Before the management buyout was publicly announced, Canaccord Genuity was trading at a market value of around $860-million. The management group bid $1.1-billion.

But in reality, the math isn’t so simple, because the sale proceeds would be divvied up. Canaccord Genuity owns two-thirds of its British wealth arm, with the remaining third ultimately controlled by HPS Investment Partners, which is acting as the buyout’s lender. So the amount that flows to the buyout’s investors would be roughly $940-million. And there is also some debt in the business.

Canaccord’s managers are also adding roughly $825-million in new debt to fund their proposed buyout, so some of that would likely have to be paid off.
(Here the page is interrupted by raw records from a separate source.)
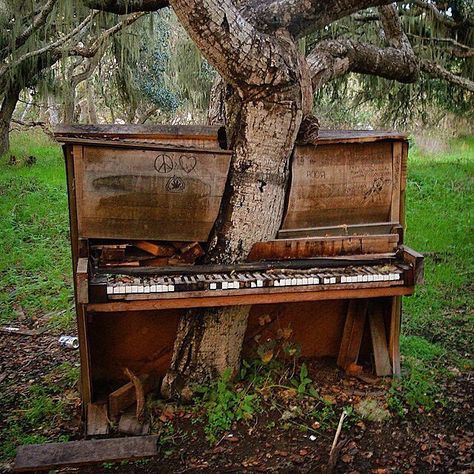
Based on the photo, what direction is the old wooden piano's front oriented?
toward the camera

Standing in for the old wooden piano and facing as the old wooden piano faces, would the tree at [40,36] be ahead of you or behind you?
behind
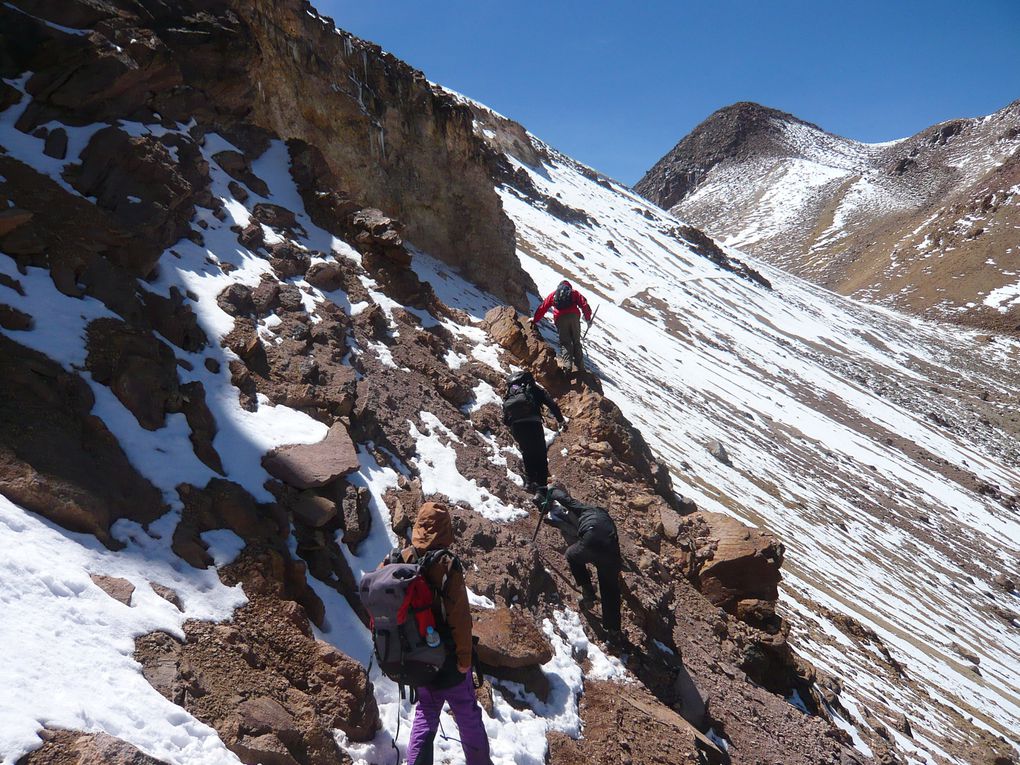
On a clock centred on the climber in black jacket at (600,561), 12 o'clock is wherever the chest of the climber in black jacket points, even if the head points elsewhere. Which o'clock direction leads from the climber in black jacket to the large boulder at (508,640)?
The large boulder is roughly at 8 o'clock from the climber in black jacket.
Recurring interest payments are a nightmare for a volatile capital markets business.

Still, management has a central question to answer: If there’s so much value in the British wealth arm, why doesn’t Canaccord Genuity sell it now, as a public company, and let common shareholders benefit as well?

In an e-mail, a source familiar with the buyout group brushed off the suggestion that it wants to sell anything. “Even at current business levels, the offering group and the lender are satisfied that the company can service the debt, while maintaining financial flexibility for continued investment in our business if opportunities arise,” they wrote.

As a private company, though, Canaccord Genuity could do whatever it wants, and it could be tricky for aggrieved shareholders to stop the buyout because the company’s stock isn’t controlled by large institutional investment mangers. Its three-largest institutional owners control only about 6 per cent.

That puts more emphasis on the special committee directors who are reviewing the bid, because dispassionate owners, such as retail investors, are more likely to follow their recommendations.